Кажется, он опустил лук. После томительного промедления – притихли все – донесся голос:
– Он утонул. Восемь лет ему было.
– Я твой брат! – возразила Федька, стараясь не искажать криком спокойный и уверенный лад голоса. – Подойти ко мне.
Татарин молчал после этого еще дольше. Так долго, что в самом молчании его чудилось смятение. Он уж не мог уклониться от призыва. Он двинулся не совсем уверенным шагом и на полпути остановился, обернувшись к товарищам за поддержкой. Но никто не осмелился сказать ему, что дважды обманувший смерть мальчишка лжет. Казаки – многие тут, если не все, достаточно понимали по-татарски, – казаки молчали, ожидая веского слова от Ахмета.

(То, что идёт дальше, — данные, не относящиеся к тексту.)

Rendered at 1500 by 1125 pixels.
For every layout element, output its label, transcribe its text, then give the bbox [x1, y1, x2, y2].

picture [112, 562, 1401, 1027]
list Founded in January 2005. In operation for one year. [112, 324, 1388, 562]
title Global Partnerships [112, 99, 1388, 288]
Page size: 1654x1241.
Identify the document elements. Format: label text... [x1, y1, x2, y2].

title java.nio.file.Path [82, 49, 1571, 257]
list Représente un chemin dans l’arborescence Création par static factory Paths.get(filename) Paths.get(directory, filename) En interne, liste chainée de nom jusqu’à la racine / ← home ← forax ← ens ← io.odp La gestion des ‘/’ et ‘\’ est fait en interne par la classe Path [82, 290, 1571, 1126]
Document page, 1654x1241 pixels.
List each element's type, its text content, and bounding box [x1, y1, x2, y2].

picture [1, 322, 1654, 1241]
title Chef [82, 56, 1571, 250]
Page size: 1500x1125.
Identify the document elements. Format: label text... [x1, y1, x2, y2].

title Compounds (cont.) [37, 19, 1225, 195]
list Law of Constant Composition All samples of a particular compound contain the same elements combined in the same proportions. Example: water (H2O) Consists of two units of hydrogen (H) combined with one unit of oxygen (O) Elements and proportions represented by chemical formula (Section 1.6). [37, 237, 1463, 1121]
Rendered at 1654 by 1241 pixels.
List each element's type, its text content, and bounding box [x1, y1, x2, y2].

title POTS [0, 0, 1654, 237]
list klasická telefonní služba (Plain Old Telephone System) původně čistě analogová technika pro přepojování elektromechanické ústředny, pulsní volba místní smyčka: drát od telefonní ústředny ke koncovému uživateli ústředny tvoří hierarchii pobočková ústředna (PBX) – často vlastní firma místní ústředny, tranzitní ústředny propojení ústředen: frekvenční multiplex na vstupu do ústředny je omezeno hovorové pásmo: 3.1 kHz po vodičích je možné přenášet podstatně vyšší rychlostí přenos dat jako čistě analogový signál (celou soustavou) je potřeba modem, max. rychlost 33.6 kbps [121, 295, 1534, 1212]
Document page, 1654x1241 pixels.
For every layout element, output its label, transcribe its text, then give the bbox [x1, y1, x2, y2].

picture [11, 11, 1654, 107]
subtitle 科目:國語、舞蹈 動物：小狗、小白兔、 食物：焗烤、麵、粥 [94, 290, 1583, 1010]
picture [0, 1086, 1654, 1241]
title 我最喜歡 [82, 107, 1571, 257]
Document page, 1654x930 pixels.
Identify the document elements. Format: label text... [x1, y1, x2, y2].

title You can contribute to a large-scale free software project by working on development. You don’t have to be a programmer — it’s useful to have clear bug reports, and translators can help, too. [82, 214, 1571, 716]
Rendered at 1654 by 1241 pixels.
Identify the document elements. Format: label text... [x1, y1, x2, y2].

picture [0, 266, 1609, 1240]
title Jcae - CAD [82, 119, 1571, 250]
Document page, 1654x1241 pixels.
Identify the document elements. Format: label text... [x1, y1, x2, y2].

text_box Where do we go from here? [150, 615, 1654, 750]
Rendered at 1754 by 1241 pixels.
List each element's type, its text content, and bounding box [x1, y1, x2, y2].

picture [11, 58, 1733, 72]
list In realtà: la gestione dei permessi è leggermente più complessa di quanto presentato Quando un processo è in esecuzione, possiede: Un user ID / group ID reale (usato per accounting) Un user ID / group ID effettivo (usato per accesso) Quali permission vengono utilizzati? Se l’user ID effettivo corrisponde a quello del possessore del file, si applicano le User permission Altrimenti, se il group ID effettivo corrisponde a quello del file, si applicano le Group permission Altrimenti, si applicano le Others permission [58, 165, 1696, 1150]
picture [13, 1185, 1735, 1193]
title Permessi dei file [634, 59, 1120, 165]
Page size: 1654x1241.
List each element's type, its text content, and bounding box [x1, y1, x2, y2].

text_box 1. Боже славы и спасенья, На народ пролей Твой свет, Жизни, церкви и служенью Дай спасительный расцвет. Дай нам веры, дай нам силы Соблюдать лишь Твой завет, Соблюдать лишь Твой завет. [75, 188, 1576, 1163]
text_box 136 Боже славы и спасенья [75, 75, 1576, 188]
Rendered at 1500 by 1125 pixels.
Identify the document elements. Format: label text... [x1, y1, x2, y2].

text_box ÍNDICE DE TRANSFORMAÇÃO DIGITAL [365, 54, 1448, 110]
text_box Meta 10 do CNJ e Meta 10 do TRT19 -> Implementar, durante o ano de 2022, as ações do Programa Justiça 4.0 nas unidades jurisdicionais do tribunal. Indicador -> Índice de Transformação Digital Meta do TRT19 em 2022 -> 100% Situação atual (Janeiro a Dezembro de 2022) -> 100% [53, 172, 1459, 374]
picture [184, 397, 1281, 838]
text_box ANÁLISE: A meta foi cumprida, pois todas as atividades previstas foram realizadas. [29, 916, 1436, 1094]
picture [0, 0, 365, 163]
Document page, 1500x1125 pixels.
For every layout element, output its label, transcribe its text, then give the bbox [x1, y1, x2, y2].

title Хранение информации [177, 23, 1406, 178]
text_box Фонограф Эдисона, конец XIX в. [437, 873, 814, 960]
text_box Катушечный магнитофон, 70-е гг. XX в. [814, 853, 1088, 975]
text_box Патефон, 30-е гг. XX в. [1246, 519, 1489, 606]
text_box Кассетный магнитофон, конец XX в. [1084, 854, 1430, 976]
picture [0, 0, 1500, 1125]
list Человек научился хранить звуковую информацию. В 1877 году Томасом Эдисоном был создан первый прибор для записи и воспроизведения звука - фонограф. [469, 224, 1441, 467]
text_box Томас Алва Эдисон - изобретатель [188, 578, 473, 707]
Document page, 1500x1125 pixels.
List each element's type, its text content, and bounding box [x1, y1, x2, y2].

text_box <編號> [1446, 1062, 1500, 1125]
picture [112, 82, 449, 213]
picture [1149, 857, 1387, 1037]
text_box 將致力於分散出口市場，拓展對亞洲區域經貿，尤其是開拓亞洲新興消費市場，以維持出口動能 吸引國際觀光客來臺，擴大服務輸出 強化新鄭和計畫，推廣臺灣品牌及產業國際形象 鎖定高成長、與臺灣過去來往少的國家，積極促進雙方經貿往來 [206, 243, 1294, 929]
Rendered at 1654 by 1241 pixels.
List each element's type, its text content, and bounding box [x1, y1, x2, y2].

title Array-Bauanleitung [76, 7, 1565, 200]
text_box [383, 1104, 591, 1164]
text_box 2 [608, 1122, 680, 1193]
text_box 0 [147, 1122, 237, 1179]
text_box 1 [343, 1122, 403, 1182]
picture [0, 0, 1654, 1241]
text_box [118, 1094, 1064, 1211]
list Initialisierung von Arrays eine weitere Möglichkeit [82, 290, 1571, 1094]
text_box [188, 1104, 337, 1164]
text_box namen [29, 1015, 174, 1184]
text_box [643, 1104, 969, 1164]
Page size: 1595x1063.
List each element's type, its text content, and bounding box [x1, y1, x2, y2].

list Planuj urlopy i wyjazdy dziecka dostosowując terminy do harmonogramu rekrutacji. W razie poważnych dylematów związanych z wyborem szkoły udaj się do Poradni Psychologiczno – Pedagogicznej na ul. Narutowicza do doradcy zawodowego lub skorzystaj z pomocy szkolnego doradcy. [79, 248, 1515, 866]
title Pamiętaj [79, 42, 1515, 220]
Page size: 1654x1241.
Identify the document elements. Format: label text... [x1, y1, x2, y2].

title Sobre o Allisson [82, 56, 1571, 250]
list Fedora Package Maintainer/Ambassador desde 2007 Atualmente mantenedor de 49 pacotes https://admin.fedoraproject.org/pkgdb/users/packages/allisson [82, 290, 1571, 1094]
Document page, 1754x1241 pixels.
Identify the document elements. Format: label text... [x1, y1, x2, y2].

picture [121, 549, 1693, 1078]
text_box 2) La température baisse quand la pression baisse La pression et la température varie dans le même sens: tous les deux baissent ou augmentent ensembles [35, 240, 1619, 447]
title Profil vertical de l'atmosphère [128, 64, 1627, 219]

…Который, удерживая полунатянутую тетиву, подходил все ближе и ближе к Федьке. Подходил, слабея душой.
– У меня было еще два брата. От второй матери.
– Тот, что утонул. Это я, – просто сказала Федька.
А он оробел, только сейчас вот – с душевным ознобом – сообразив, чей смутный образ его тревожил. Кого этот русский юноша напоминал – безжалостного в своем совершенстве ангела. В повадках прекрасного, неведомо откуда среди степи взявшегося мальчика не было ничего от страха перед земными превратностями. Неправдоподобно красивый мальчик.
И Ахмет боялся узнать своего позабытого братца в выходящих из сумрака неземных чертах.
С предощущением ужаса перед непостижимой тайной он подходил все ближе – беззащитный, беспомощный, не смея ни отступить, ни уклониться.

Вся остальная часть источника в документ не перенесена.